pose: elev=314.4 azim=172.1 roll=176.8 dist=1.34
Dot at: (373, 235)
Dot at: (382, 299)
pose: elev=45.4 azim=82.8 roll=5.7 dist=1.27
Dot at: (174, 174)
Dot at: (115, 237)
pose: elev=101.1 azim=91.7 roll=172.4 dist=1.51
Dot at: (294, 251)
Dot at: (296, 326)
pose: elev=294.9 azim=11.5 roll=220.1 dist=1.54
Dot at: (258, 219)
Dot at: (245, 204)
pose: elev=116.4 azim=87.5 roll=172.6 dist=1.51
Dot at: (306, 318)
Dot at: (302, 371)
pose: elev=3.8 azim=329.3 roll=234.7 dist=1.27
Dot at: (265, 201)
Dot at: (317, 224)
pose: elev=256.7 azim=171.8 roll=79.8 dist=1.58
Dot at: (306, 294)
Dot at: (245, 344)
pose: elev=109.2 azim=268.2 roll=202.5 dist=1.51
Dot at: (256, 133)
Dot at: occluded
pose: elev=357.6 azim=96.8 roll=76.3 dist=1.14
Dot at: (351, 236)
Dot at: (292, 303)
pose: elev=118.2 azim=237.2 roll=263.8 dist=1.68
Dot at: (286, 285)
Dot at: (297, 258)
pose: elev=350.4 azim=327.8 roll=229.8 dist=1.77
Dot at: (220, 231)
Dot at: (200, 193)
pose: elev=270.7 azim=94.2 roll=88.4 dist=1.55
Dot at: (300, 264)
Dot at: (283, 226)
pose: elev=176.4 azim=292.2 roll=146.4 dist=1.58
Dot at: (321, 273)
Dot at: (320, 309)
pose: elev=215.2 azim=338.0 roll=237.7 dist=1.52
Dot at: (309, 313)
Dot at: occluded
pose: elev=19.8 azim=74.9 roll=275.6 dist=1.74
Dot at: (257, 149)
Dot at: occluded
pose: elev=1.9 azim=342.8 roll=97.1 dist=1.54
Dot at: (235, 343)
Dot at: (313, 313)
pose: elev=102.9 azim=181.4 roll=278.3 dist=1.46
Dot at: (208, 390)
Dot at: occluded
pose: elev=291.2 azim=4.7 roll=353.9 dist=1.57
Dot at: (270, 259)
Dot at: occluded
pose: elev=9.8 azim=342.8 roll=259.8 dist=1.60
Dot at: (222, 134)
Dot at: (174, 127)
------------------------------
> _Your goal_
Retype every one of the records above verbatim, line for line, with no changes.

> _Exercise solution_
pose: elev=314.4 azim=172.1 roll=176.8 dist=1.34
Dot at: (373, 235)
Dot at: (382, 299)
pose: elev=45.4 azim=82.8 roll=5.7 dist=1.27
Dot at: (174, 174)
Dot at: (115, 237)
pose: elev=101.1 azim=91.7 roll=172.4 dist=1.51
Dot at: (294, 251)
Dot at: (296, 326)
pose: elev=294.9 azim=11.5 roll=220.1 dist=1.54
Dot at: (258, 219)
Dot at: (245, 204)
pose: elev=116.4 azim=87.5 roll=172.6 dist=1.51
Dot at: (306, 318)
Dot at: (302, 371)
pose: elev=3.8 azim=329.3 roll=234.7 dist=1.27
Dot at: (265, 201)
Dot at: (317, 224)
pose: elev=256.7 azim=171.8 roll=79.8 dist=1.58
Dot at: (306, 294)
Dot at: (245, 344)
pose: elev=109.2 azim=268.2 roll=202.5 dist=1.51
Dot at: (256, 133)
Dot at: occluded
pose: elev=357.6 azim=96.8 roll=76.3 dist=1.14
Dot at: (351, 236)
Dot at: (292, 303)
pose: elev=118.2 azim=237.2 roll=263.8 dist=1.68
Dot at: (286, 285)
Dot at: (297, 258)
pose: elev=350.4 azim=327.8 roll=229.8 dist=1.77
Dot at: (220, 231)
Dot at: (200, 193)
pose: elev=270.7 azim=94.2 roll=88.4 dist=1.55
Dot at: (300, 264)
Dot at: (283, 226)
pose: elev=176.4 azim=292.2 roll=146.4 dist=1.58
Dot at: (321, 273)
Dot at: (320, 309)
pose: elev=215.2 azim=338.0 roll=237.7 dist=1.52
Dot at: (309, 313)
Dot at: occluded
pose: elev=19.8 azim=74.9 roll=275.6 dist=1.74
Dot at: (257, 149)
Dot at: occluded
pose: elev=1.9 azim=342.8 roll=97.1 dist=1.54
Dot at: (235, 343)
Dot at: (313, 313)
pose: elev=102.9 azim=181.4 roll=278.3 dist=1.46
Dot at: (208, 390)
Dot at: occluded
pose: elev=291.2 azim=4.7 roll=353.9 dist=1.57
Dot at: (270, 259)
Dot at: occluded
pose: elev=9.8 azim=342.8 roll=259.8 dist=1.60
Dot at: (222, 134)
Dot at: (174, 127)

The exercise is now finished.